Input data
───
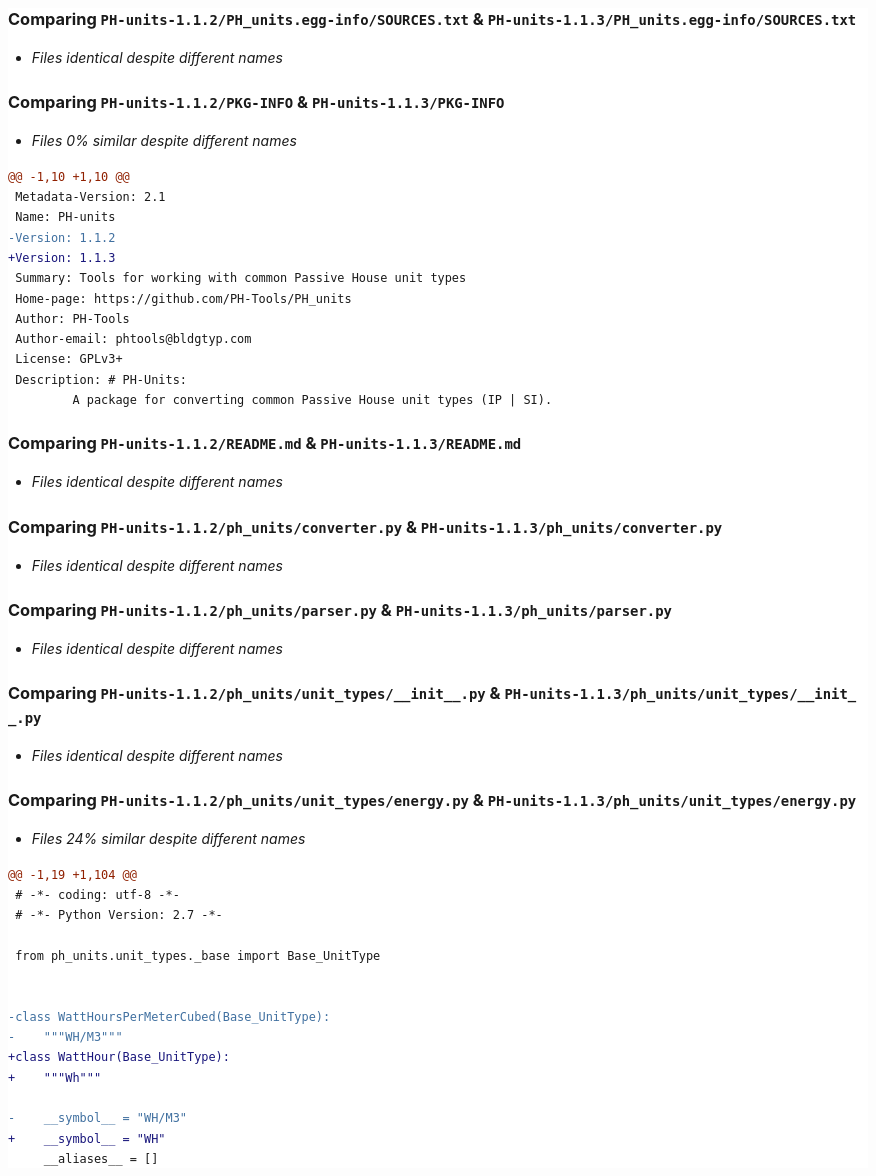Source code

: ### Comparing `PH-units-1.1.2/PH_units.egg-info/SOURCES.txt` & `PH-units-1.1.3/PH_units.egg-info/SOURCES.txt`

 * *Files identical despite different names*

### Comparing `PH-units-1.1.2/PKG-INFO` & `PH-units-1.1.3/PKG-INFO`

 * *Files 0% similar despite different names*

```diff
@@ -1,10 +1,10 @@
 Metadata-Version: 2.1
 Name: PH-units
-Version: 1.1.2
+Version: 1.1.3
 Summary: Tools for working with common Passive House unit types
 Home-page: https://github.com/PH-Tools/PH_units
 Author: PH-Tools
 Author-email: phtools@bldgtyp.com
 License: GPLv3+
 Description: # PH-Units:
         A package for converting common Passive House unit types (IP | SI).
```

### Comparing `PH-units-1.1.2/README.md` & `PH-units-1.1.3/README.md`

 * *Files identical despite different names*

### Comparing `PH-units-1.1.2/ph_units/converter.py` & `PH-units-1.1.3/ph_units/converter.py`

 * *Files identical despite different names*

### Comparing `PH-units-1.1.2/ph_units/parser.py` & `PH-units-1.1.3/ph_units/parser.py`

 * *Files identical despite different names*

### Comparing `PH-units-1.1.2/ph_units/unit_types/__init__.py` & `PH-units-1.1.3/ph_units/unit_types/__init__.py`

 * *Files identical despite different names*

### Comparing `PH-units-1.1.2/ph_units/unit_types/energy.py` & `PH-units-1.1.3/ph_units/unit_types/energy.py`

 * *Files 24% similar despite different names*

```diff
@@ -1,19 +1,104 @@
 # -*- coding: utf-8 -*-
 # -*- Python Version: 2.7 -*-
 
 from ph_units.unit_types._base import Base_UnitType
 
 
-class WattHoursPerMeterCubed(Base_UnitType):
-    """WH/M3"""
+class WattHour(Base_UnitType):
+    """Wh"""
 
-    __symbol__ = "WH/M3"
+    __symbol__ = "WH"
     __aliases__ = []
```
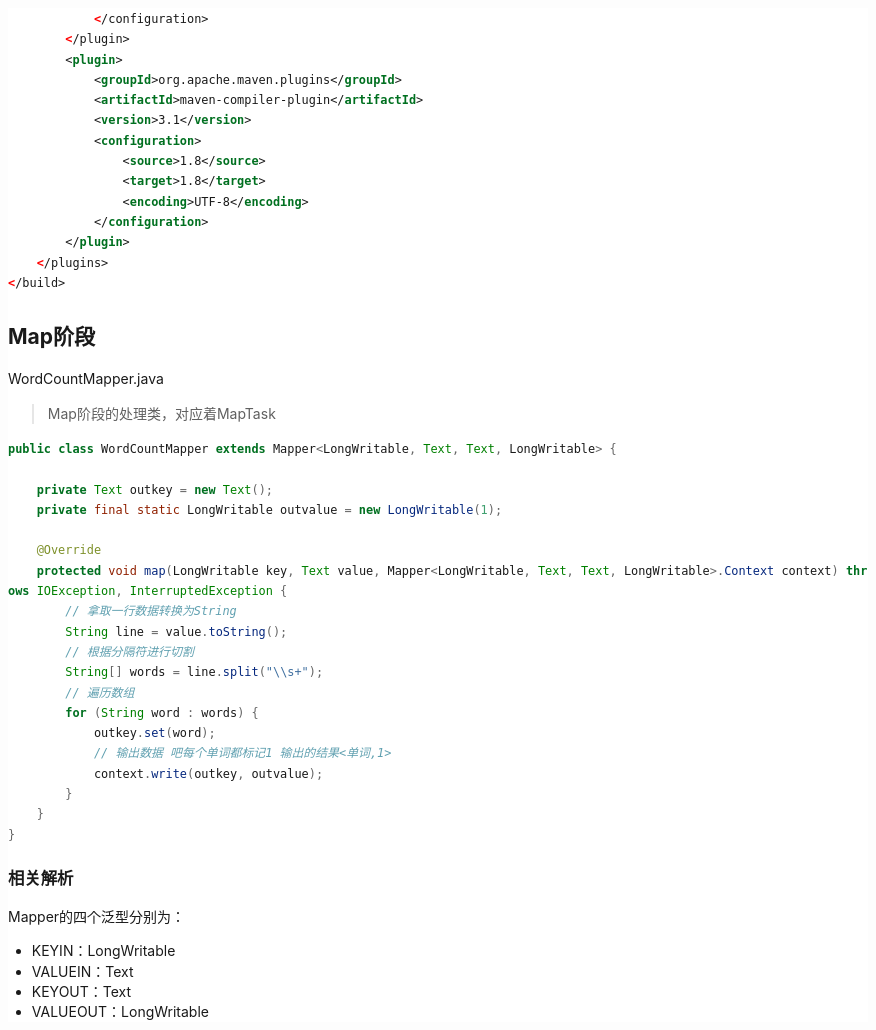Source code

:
 ```xml
            </configuration>
        </plugin>
        <plugin>
            <groupId>org.apache.maven.plugins</groupId>
            <artifactId>maven-compiler-plugin</artifactId>
            <version>3.1</version>
            <configuration>
                <source>1.8</source>
                <target>1.8</target>
                <encoding>UTF-8</encoding>
            </configuration>
        </plugin>
    </plugins>
</build>
```

## Map阶段

WordCountMapper.java

> Map阶段的处理类，对应着MapTask

```java
public class WordCountMapper extends Mapper<LongWritable, Text, Text, LongWritable> {

    private Text outkey = new Text();
    private final static LongWritable outvalue = new LongWritable(1);

    @Override
    protected void map(LongWritable key, Text value, Mapper<LongWritable, Text, Text, LongWritable>.Context context) throws IOException, InterruptedException {
        // 拿取一行数据转换为String
        String line = value.toString();
        // 根据分隔符进行切割
        String[] words = line.split("\\s+");
        // 遍历数组
        for (String word : words) {
            outkey.set(word);
            // 输出数据 吧每个单词都标记1 输出的结果<单词,1>
            context.write(outkey, outvalue);
        }
    }
}
```

### 相关解析

Mapper的四个泛型分别为：

* KEYIN：LongWritable
* VALUEIN：Text
* KEYOUT：Text
* VALUEOUT：LongWritable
───
Problem statement
Locate all lines in the listing above with the word "outvalue". Copy them.

Output for this exercise
    private final static LongWritable outvalue = new LongWritable(1);
            context.write(outkey, outvalue);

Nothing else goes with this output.